I concur in the result reached by the majority. However, I write separately to make clear
that if plaintiff had truly been a holdover tenant, National City Mortgage, Inc. (NCM) would not
have been able to escape liability merely by attempting to delegate to an independent contractor
the responsibility of evicting plaintiff from the premises.
Under Michigan’s anti-lockout statute, MCL 600.2918, “self-help is generally not
available to dispossess a tenant who is wrongfully in possession and has not abandoned or
voluntarily surrendered the premises.” Deroshia v Union Terminal Piers, 151 Mich App 715,
717; 391 NW2d 458 (1986). Instead, in order to evict a holdover tenant, a landlord must resort
to judicial process. Id. The anti-lockout statute “prohibit[s] forceful self-help regardless of
whether or not the tenant [i]s in rightful possession of the premises.” Id. at 718. “[U]nder the
antilockout law a tenant who is unlawfully dispossessed is entitled to recover actual damages
suffered as a result of the landlord’s use of self-help rather than judicial process.” Id. at 722.

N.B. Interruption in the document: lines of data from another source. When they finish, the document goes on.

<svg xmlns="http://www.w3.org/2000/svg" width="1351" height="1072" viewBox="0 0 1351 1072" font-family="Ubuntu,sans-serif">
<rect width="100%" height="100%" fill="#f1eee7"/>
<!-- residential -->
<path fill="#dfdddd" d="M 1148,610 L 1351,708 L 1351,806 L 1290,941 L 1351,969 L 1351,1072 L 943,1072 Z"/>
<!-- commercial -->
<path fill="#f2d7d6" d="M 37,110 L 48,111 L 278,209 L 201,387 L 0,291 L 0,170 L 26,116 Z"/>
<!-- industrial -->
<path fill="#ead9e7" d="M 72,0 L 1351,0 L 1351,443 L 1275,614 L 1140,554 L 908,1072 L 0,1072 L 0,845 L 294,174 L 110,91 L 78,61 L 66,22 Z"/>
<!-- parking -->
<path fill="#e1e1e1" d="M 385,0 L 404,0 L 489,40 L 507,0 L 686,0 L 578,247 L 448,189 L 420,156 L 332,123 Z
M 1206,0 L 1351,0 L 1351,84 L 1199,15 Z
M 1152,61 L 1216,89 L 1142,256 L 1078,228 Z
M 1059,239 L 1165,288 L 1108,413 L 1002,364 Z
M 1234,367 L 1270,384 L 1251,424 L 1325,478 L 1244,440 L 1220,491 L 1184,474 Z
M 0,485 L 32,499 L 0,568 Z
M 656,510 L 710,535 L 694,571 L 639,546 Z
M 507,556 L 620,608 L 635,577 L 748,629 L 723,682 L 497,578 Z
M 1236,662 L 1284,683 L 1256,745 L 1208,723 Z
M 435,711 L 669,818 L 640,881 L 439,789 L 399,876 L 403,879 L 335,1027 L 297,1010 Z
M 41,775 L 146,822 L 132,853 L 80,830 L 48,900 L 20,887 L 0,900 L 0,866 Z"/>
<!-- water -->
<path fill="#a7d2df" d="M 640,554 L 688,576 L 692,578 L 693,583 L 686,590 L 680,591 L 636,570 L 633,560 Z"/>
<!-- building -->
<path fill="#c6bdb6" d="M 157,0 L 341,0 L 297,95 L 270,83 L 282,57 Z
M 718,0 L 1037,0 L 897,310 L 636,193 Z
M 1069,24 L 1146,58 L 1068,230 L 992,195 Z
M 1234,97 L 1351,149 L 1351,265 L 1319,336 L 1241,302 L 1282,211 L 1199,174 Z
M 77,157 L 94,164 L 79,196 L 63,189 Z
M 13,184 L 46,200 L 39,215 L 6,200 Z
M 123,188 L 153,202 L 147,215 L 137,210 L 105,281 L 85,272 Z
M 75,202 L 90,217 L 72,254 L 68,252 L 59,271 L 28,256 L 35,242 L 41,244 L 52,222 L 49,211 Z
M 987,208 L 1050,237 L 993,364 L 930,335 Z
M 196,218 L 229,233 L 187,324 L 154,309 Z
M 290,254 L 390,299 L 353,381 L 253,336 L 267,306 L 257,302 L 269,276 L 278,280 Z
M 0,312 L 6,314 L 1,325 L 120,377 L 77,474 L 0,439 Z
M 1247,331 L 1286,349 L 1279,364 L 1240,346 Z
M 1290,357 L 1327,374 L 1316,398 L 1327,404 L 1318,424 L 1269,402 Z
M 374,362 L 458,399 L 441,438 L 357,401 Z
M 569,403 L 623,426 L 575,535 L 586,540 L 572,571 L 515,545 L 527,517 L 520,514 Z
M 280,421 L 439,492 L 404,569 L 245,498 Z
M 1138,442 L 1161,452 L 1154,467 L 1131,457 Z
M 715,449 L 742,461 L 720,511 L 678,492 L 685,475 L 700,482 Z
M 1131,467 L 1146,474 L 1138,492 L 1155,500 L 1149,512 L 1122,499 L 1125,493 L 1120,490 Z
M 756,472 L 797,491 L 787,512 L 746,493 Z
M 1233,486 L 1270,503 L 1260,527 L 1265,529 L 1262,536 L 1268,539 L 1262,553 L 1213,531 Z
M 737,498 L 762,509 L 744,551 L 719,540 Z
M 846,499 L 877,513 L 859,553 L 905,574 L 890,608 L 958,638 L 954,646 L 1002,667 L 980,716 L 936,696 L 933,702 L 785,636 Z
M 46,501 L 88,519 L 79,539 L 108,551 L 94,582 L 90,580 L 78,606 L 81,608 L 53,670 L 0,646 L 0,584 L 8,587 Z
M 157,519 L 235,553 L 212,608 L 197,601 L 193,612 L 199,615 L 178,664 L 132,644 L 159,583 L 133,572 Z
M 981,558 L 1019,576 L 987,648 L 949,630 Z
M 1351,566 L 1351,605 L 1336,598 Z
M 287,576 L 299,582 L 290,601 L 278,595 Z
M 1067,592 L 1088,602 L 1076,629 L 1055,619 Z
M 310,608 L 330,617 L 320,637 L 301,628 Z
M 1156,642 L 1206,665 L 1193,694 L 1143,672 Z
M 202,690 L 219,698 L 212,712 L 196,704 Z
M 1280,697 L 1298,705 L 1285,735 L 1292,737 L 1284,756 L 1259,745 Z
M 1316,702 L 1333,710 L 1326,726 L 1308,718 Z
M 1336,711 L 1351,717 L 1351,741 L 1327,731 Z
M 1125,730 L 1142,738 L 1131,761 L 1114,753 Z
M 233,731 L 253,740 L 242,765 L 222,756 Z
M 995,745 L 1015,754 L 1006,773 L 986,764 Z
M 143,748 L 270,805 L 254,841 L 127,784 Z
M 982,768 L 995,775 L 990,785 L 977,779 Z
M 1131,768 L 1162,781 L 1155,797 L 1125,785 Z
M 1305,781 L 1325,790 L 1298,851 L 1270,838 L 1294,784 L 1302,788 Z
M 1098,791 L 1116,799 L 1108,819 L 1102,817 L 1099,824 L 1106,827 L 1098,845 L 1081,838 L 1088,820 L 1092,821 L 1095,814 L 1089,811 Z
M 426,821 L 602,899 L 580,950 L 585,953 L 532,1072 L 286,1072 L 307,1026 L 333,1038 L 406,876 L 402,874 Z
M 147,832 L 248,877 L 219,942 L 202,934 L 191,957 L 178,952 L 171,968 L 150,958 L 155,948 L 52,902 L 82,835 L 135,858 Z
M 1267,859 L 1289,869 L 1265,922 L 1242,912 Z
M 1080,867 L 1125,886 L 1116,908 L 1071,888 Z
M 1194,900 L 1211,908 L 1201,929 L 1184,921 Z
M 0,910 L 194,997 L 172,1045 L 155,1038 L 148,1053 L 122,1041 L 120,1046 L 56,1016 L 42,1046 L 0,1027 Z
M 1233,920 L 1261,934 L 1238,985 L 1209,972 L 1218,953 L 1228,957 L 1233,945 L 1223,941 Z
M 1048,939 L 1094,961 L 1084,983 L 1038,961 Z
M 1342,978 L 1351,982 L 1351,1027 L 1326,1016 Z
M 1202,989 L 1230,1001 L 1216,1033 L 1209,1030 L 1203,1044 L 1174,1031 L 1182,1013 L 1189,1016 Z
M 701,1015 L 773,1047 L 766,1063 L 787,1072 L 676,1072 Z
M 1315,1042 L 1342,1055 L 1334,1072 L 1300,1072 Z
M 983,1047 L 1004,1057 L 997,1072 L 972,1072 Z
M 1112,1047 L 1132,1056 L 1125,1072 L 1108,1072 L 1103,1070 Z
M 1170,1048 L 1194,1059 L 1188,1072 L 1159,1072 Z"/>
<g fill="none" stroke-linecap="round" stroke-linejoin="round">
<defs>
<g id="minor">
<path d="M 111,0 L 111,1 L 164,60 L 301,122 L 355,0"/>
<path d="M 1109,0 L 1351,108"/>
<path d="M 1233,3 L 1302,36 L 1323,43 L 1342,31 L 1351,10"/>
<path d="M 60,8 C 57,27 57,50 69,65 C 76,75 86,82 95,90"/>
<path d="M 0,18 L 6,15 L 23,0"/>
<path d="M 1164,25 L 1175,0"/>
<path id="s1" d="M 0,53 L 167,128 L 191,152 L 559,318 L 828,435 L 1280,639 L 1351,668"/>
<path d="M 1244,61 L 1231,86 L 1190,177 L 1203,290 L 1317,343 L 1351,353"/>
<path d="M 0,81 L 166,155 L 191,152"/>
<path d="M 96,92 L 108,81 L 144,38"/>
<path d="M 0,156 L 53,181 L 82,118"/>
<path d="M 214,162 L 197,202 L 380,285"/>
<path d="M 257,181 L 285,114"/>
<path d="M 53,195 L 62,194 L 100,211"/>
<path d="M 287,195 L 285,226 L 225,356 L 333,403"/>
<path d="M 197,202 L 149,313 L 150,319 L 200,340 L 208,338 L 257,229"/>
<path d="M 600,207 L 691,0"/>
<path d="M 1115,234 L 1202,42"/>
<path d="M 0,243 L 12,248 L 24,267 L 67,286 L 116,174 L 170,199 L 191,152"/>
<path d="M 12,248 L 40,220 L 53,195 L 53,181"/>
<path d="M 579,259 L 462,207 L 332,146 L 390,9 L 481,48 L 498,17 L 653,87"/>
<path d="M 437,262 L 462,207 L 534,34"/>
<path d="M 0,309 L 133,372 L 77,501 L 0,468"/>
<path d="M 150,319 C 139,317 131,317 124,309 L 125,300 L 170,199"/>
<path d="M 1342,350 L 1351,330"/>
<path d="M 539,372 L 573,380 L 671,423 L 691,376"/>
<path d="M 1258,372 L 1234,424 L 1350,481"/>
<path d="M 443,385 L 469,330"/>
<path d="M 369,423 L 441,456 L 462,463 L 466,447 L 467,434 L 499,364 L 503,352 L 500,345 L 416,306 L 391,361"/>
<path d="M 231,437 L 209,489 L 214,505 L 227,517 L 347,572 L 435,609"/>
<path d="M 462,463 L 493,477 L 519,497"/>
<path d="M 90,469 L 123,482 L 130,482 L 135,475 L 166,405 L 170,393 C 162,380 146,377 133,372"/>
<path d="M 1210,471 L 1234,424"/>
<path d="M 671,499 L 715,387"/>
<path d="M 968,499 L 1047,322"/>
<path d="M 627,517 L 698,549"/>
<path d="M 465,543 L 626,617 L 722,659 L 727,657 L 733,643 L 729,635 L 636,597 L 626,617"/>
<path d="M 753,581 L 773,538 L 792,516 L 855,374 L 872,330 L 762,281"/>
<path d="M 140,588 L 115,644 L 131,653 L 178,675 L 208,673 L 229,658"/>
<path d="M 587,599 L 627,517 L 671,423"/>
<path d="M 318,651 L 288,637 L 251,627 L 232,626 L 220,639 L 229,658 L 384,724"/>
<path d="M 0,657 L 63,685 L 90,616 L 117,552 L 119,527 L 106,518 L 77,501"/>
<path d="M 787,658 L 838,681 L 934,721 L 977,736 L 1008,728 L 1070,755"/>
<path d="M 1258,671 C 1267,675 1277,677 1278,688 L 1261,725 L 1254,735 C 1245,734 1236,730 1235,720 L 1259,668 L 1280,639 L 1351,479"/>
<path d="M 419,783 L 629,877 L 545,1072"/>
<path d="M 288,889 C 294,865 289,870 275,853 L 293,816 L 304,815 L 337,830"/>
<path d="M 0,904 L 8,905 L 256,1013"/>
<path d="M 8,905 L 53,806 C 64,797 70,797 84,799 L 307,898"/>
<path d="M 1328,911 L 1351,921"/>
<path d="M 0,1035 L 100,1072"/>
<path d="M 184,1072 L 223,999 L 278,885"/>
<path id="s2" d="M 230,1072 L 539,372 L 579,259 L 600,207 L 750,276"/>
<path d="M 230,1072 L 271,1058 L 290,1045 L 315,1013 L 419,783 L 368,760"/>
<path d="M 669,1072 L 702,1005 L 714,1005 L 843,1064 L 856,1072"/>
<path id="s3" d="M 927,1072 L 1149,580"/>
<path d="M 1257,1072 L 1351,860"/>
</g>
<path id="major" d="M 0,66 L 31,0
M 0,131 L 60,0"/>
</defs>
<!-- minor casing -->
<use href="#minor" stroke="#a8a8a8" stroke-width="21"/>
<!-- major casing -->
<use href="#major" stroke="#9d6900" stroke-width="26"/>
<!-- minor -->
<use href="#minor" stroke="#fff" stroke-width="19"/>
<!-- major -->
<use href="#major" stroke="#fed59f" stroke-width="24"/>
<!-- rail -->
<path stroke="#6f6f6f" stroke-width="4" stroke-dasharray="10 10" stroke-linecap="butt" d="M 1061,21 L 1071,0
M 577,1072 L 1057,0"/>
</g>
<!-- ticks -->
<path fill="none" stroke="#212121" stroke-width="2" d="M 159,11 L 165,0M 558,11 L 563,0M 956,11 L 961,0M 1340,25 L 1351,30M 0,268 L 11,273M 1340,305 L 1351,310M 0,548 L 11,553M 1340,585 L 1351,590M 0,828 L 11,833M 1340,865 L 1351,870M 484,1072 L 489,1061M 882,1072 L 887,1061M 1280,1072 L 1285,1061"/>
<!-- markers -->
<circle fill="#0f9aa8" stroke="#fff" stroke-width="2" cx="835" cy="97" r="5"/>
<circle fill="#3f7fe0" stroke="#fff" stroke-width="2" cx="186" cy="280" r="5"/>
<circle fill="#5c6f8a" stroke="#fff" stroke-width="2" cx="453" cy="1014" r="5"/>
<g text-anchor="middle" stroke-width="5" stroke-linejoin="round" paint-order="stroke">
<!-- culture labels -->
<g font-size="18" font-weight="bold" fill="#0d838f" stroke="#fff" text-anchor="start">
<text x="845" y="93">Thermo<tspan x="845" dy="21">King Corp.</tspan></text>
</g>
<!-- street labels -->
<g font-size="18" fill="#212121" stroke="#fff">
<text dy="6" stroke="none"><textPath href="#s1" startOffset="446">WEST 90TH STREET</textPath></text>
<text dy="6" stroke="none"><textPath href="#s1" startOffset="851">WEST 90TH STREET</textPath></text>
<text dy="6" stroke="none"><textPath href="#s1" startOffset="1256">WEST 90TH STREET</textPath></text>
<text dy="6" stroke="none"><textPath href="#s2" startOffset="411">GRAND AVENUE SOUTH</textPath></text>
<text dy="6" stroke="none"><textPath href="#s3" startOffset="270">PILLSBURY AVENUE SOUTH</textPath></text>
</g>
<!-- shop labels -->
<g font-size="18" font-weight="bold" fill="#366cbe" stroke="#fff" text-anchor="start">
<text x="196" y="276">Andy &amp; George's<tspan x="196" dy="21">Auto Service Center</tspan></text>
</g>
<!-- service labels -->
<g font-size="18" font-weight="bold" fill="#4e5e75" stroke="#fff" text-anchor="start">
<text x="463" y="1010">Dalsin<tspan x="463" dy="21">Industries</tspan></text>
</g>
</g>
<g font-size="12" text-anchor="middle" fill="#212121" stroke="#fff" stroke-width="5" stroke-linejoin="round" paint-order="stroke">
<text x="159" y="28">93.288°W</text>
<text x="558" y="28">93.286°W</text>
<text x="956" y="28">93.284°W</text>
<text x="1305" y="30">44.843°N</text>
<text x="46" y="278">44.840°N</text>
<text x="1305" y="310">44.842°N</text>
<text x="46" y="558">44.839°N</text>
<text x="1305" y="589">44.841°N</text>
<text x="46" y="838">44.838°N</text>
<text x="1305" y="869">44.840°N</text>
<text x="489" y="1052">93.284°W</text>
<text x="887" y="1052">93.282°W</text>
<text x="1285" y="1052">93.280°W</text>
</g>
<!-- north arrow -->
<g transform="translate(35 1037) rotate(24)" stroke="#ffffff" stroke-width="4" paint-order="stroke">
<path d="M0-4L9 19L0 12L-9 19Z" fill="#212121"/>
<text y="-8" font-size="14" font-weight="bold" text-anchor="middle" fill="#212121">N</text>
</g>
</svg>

Without question, NCM resorted to “self help” in the present case by improperly delegating to
Default Servicing, Inc. the responsibility of evicting plaintiff from the premises. Therefore, I
conclude that if plaintiff had been a holdover tenant, she would have been entitled to proceed
against NCM for damages. See id.
The problem, of course, is that the record contains no evidence to establish that plaintiff
ever had a landlord-tenant relationship with NCM. Nor have I located any authority to support
plaintiff’s contention that she became a holdover tenant by signing the deed and subsequently
remaining on the property. Accordingly, although I continue to believe that NCM’s delegation
of the responsibility of evicting plaintiff constituted unlawful self help, I must concur in the
result reached by the majority in this case.